__任务要求__
A) 请将给定文本中以“传说之二”开头的那一段改写成简短的要点清单,保留其主要事实。
B) 从给定文本中抄写一段原文:从含有“传说之二:屹立于雅典的一尊铁”的字句开始,写到“位御医便被认为是希波克拉底。”之后停止。

__给定文本__
►

传说之二:屹立于雅典的一尊铁铸肖像上镌刻的铭文–“谨以此纪念全城居民的拯救者和恩人”,时刻提醒着后人牢记”西方医学之父”希波克拉底,为雅典瘟疫终结所做的贡献。希波克拉底(Hippocrates)出生于小亚细亚科斯岛一个医学世家,生活在约公元前460至前377年间。自小随父学医,成人后便在希腊半岛、小亚细亚、黑海沿岸和北非等地游历行医。依靠自己的聪明才智、广博见识和日积月累的行医实践,逐步建立了不同于巫术的科学意义上的医疗知识体系。一段流传于民间的诊治雅典瘟疫传说,就同他的名字紧密联系在一起。传说中讲述道,雅典瘟疫发生不久,希腊北边马其顿国王的御医,甘冒生命危险前往雅典救治。这位御医到了雅典后,一面调查疫情,一面探寻病因,试图找到一种解救的方法。经过四处查访御医发现,全城只有一种人,没有染上可怕的瘟疫,这种人就是每天同火打交道的铁匠。由此他暗自揣测,难不成大火可以制止瘟疫的肆虐?紧急的疫情不允许他花时间去慢条斯理地弄清其中道理,必须尽快行动起来,于是他便让人们在全城各处燃起了火堆。炙热的火焰在阵阵海风中卷动,扬起的浓浓烟雾在城内四处飘散。在火与烟的逼迫下,疫情开始缓解,雅典终于得到了拯救。这位御医便被认为是希波克拉底。

◄

__所给资料__
►

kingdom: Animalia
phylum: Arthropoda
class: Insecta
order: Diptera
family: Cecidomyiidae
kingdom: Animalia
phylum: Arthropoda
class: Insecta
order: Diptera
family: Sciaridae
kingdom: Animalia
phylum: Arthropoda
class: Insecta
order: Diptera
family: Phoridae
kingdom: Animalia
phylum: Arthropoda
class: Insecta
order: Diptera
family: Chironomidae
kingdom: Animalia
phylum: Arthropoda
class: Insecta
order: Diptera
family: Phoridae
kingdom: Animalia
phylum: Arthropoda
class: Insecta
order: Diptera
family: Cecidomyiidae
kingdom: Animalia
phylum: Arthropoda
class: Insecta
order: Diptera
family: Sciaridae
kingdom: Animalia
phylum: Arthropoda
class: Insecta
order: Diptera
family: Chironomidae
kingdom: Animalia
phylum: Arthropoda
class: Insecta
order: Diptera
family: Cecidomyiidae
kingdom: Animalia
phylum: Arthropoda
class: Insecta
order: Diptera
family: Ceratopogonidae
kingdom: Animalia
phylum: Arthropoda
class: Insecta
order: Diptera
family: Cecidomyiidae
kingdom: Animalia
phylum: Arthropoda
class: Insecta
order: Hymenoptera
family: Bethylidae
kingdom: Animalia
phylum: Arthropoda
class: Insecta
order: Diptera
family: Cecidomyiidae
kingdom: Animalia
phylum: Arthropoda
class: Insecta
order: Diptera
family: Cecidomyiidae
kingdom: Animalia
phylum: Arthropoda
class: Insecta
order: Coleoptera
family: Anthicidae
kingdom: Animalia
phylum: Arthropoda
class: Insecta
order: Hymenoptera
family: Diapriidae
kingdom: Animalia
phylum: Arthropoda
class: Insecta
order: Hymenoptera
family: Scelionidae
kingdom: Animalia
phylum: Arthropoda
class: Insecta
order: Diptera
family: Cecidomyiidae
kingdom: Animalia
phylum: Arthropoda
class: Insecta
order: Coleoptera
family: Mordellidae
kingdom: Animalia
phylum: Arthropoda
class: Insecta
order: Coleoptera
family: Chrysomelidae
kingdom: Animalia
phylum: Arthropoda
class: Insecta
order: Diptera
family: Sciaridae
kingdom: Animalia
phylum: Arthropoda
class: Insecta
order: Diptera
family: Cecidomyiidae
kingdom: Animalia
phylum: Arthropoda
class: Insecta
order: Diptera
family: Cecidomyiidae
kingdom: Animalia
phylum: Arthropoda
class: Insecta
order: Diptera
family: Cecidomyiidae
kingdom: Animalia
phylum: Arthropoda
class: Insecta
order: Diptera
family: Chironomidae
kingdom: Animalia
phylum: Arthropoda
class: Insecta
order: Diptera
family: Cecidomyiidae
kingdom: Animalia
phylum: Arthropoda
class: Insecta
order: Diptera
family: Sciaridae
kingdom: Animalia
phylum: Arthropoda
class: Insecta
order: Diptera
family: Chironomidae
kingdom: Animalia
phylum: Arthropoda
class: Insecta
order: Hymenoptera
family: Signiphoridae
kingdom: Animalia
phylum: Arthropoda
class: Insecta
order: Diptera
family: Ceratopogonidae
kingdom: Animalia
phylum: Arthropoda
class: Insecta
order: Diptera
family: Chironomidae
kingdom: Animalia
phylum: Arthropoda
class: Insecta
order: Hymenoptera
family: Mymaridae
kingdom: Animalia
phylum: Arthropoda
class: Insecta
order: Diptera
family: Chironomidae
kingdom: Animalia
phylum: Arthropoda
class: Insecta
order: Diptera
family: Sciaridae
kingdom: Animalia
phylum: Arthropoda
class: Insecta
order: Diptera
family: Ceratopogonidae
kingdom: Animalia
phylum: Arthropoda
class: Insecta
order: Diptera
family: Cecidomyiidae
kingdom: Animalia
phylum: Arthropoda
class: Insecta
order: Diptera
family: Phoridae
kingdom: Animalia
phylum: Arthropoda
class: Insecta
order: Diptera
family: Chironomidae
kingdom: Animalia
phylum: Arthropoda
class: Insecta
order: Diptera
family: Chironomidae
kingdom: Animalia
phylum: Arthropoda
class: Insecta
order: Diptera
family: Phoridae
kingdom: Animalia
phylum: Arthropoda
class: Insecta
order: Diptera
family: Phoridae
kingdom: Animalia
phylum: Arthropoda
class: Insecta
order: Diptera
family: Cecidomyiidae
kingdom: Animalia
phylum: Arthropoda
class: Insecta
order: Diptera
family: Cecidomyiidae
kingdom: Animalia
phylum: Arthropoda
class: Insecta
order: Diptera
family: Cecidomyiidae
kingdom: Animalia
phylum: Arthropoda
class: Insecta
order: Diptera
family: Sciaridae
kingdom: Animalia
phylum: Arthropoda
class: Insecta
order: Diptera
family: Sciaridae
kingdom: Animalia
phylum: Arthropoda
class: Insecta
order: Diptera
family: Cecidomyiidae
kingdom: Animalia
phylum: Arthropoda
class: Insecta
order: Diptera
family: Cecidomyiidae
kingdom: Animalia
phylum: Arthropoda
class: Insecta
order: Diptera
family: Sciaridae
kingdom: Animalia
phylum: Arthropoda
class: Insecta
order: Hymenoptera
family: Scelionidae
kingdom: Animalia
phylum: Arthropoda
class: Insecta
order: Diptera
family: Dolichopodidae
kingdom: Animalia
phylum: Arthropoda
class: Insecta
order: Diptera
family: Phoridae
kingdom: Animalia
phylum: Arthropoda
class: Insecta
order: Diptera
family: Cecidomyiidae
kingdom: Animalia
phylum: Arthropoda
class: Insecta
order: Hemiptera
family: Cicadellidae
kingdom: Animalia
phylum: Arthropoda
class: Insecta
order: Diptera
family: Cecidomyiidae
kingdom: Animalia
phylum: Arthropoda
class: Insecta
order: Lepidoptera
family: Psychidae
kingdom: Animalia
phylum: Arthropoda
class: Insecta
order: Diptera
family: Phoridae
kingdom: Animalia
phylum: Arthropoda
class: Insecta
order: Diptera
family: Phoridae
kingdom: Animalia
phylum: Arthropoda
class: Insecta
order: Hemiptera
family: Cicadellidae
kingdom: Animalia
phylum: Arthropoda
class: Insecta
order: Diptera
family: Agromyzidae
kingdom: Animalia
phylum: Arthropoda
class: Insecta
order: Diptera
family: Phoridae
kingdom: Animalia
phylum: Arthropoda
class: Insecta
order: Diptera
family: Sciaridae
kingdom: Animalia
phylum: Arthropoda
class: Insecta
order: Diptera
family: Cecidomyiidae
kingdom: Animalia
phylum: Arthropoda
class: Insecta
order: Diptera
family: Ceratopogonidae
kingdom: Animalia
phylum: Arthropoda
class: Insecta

◄

__参考答案__
A)
- 雅典一尊铁铸肖像的铭文称他为“全城居民的拯救者和恩人”,以纪念“西方医学之父”希波克拉底为终结雅典瘟疫所做的贡献。
- 希波克拉底出生于小亚细亚科斯岛的医学世家,约生活于公元前460至前377年间。
- 他自小随父学医,成年后在希腊半岛、小亚细亚、黑海沿岸和北非等地游历行医,逐步建立了不同于巫术的科学医疗知识体系。
- 传说雅典瘟疫发生不久,马其顿国王的御医甘冒生命危险前往雅典救治。
- 他四处查访,发现全城只有每天同火打交道的铁匠没有染上瘟疫,由此推测大火可以制止瘟疫。
- 他让人们在全城各处燃起火堆,在火与烟的逼迫下疫情开始缓解,雅典得到拯救。
- 这位御医被认为就是希波克拉底。

B)
传说之二:屹立于雅典的一尊铁铸肖像上镌刻的铭文–“谨以此纪念全城居民的拯救者和恩人”,时刻提醒着后人牢记”西方医学之父”希波克拉底,为雅典瘟疫终结所做的贡献。希波克拉底(Hippocrates)出生于小亚细亚科斯岛一个医学世家,生活在约公元前460至前377年间。自小随父学医,成人后便在希腊半岛、小亚细亚、黑海沿岸和北非等地游历行医。依靠自己的聪明才智、广博见识和日积月累的行医实践,逐步建立了不同于巫术的科学意义上的医疗知识体系。一段流传于民间的诊治雅典瘟疫传说,就同他的名字紧密联系在一起。传说中讲述道,雅典瘟疫发生不久,希腊北边马其顿国王的御医,甘冒生命危险前往雅典救治。这位御医到了雅典后,一面调查疫情,一面探寻病因,试图找到一种解救的方法。经过四处查访御医发现,全城只有一种人,没有染上可怕的瘟疫,这种人就是每天同火打交道的铁匠。由此他暗自揣测,难不成大火可以制止瘟疫的肆虐?紧急的疫情不允许他花时间去慢条斯理地弄清其中道理,必须尽快行动起来,于是他便让人们在全城各处燃起了火堆。炙热的火焰在阵阵海风中卷动,扬起的浓浓烟雾在城内四处飘散。在火与烟的逼迫下,疫情开始缓解,雅典终于得到了拯救。这位御医便被认为是希波克拉底。